The large asteroid 1998 OR2 safely made a close flyby of Earth on April 29, 2020. Its size is estimated to be between 1.8 and 4.1 km, making it capable of doing some serious damage and NASA classifies it as a large “potentially hazardous asteroid”. But its orbit has been carefully tracked and this asteroid poses no possibility of impact for at least the next 200 years. How close did it come? I tried to find out by measuring its parallax from two remote observatories and applying my rusty high-school trigonometry – the result was a distance value within 0.8% of NASA’s estimate.
Slooh hosted a live viewing of this asteroid on April 28. 2020 just before its closest flyby of Earth. They had two of their remote telescopes pointed at the asteroid: one located in the Canary Islands and another near Santiago in Chile. As expected the position of the asteroid, with respect to the background stars, appeared to shift in images taken by each telescope. This image shift is known as parallax. To make the shift more obvious, I grabbed an image from each telescope and aligned them with the Gimp (free image processing software similar to Photoshop). The asteroid appears as a slightly elongated oval compared to the background stars because of its rapid apparent motion during each exposure.
I noticed that the angular distance of the shift is about the same as the distance between a couple of stars just above the comet. So I fired up Stellarium and used its Angle Measure tool to measure the distance between the two stars. This turned out to be 4’ 30.84” or 0.0013131 when converted to radians.
With that measurement, the distance to the asteroid can be calculated with a bit of parallax math. The animated image below illustrates how the asteroid can shift in position with respect to the background stars when observed from two separated sites.
The geometry for our case is shown in the not-to-scale diagram below where the circle represents the Earth. Notice that the observing sites in the Canary Islands and in Chile are separated by less than the diameter of the Earth.
We want to calculate d – the distance to the asteroid. The definition of the trig tan function, tan(p) = r / d, can be re-arranged as
d = r / tan(p)
to do so.
The parallax angle, p, is known from our prior use of Stellarium’s Angle Measure tool – it is 1/2 the measured shift in the asteroid’s position or ½ * 0.0013131 = 0.0006565 radians.

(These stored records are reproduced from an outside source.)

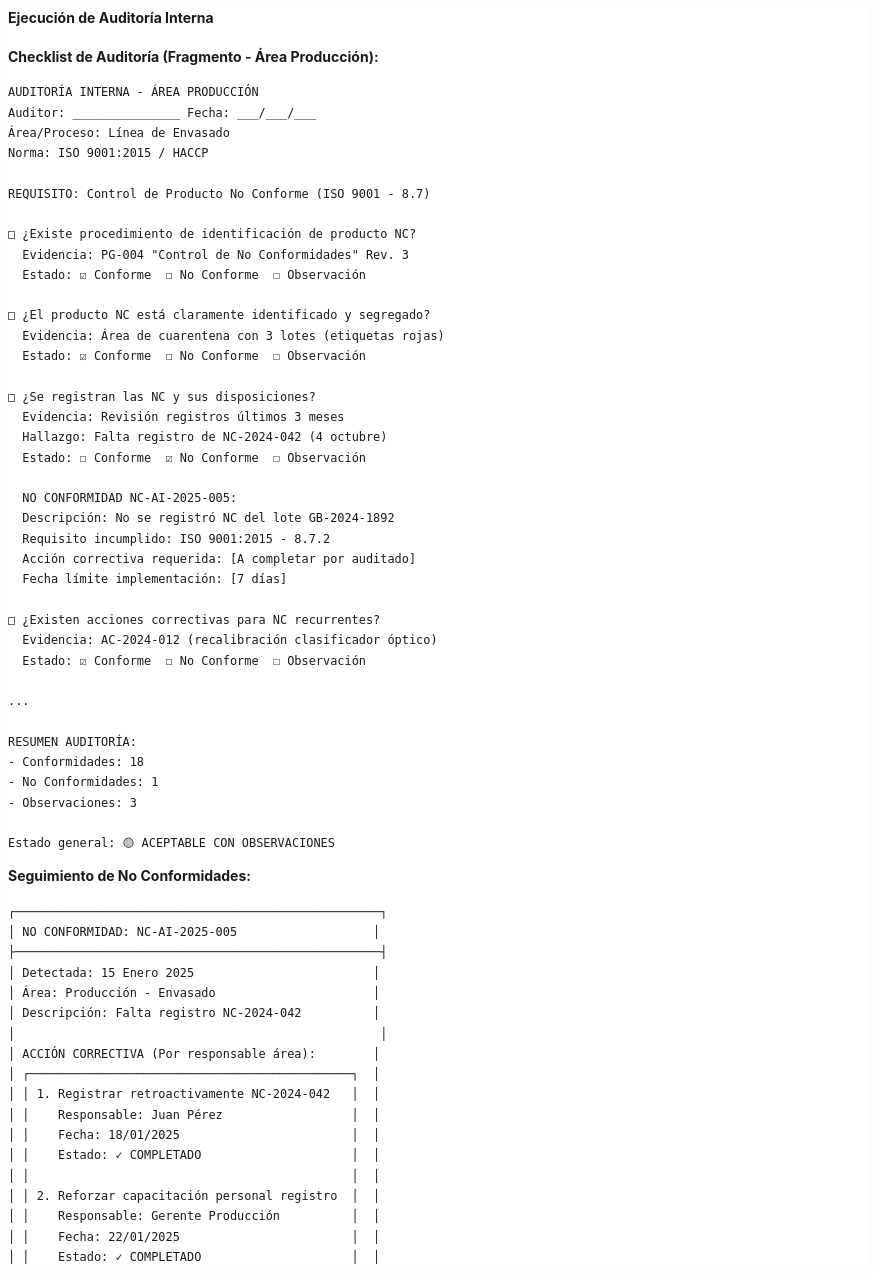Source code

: #### Ejecución de Auditoría Interna

**Checklist de Auditoría (Fragmento - Área Producción):**

```
AUDITORÍA INTERNA - ÁREA PRODUCCIÓN
Auditor: _______________ Fecha: ___/___/___
Área/Proceso: Línea de Envasado
Norma: ISO 9001:2015 / HACCP

REQUISITO: Control de Producto No Conforme (ISO 9001 - 8.7)

□ ¿Existe procedimiento de identificación de producto NC?
  Evidencia: PG-004 "Control de No Conformidades" Rev. 3
  Estado: ☑ Conforme  ☐ No Conforme  ☐ Observación

□ ¿El producto NC está claramente identificado y segregado?
  Evidencia: Área de cuarentena con 3 lotes (etiquetas rojas)
  Estado: ☑ Conforme  ☐ No Conforme  ☐ Observación

□ ¿Se registran las NC y sus disposiciones?
  Evidencia: Revisión registros últimos 3 meses
  Hallazgo: Falta registro de NC-2024-042 (4 octubre)
  Estado: ☐ Conforme  ☑ No Conforme  ☐ Observación
  
  NO CONFORMIDAD NC-AI-2025-005:
  Descripción: No se registró NC del lote GB-2024-1892
  Requisito incumplido: ISO 9001:2015 - 8.7.2
  Acción correctiva requerida: [A completar por auditado]
  Fecha límite implementación: [7 días]

□ ¿Existen acciones correctivas para NC recurrentes?
  Evidencia: AC-2024-012 (recalibración clasificador óptico)
  Estado: ☑ Conforme  ☐ No Conforme  ☐ Observación

...

RESUMEN AUDITORÍA:
- Conformidades: 18
- No Conformidades: 1
- Observaciones: 3

Estado general: 🟡 ACEPTABLE CON OBSERVACIONES
```

**Seguimiento de No Conformidades:**

```
┌───────────────────────────────────────────────────┐
│ NO CONFORMIDAD: NC-AI-2025-005                   │
├───────────────────────────────────────────────────┤
│ Detectada: 15 Enero 2025                         │
│ Área: Producción - Envasado                      │
│ Descripción: Falta registro NC-2024-042          │
│                                                   │
│ ACCIÓN CORRECTIVA (Por responsable área):        │
│ ┌─────────────────────────────────────────────┐  │
│ │ 1. Registrar retroactivamente NC-2024-042   │  │
│ │    Responsable: Juan Pérez                  │  │
│ │    Fecha: 18/01/2025                        │  │
│ │    Estado: ✓ COMPLETADO                     │  │
│ │                                             │  │
│ │ 2. Reforzar capacitación personal registro  │  │
│ │    Responsable: Gerente Producción          │  │
│ │    Fecha: 22/01/2025                        │  │
│ │    Estado: ✓ COMPLETADO                     │  │
```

The value of r is 1/2 of the chord length between the Slooh observatory in Chile and the observatory in the Canary Islands. The arc length, a, between these two sites (along the surface of the Earth) is easy to find, Google reports it to be about 8912 km. The general formula for calculating the length of a chord from an arc-length on a circle is
The circle, in this case, is the Earth whose diameter, ed, is approximately 12,756 km. That allows us to calculate r:
r = cord_length / 2 = ed * sin(a/ed) / 2 = 12756 * sin(8912 / 12756) / 2 = 4,102 km
Plugging these values of p and r into the parallax equation provides an estimate of the distance, d, to the asteroid.
d = r / tan(p) = 4102 / tan(0.0006565) = 6,248,285 km
This value is within 0.8% of NASA’s estimate of 6.3 million km for the distance at closest approach – not too bad.
When observed from a single site, asteroid 1998 OR2 appears to move quickly across the field of background stars because it is relatively close to Earth. The animation below shows how much the asteroid moved during a 20-minute interval when observed from the Canary Islands Observatory.
I believe that the velocity of the asteroid could be calculated from this animation along with the distance estimate. Is anyone up for tackling that calculation?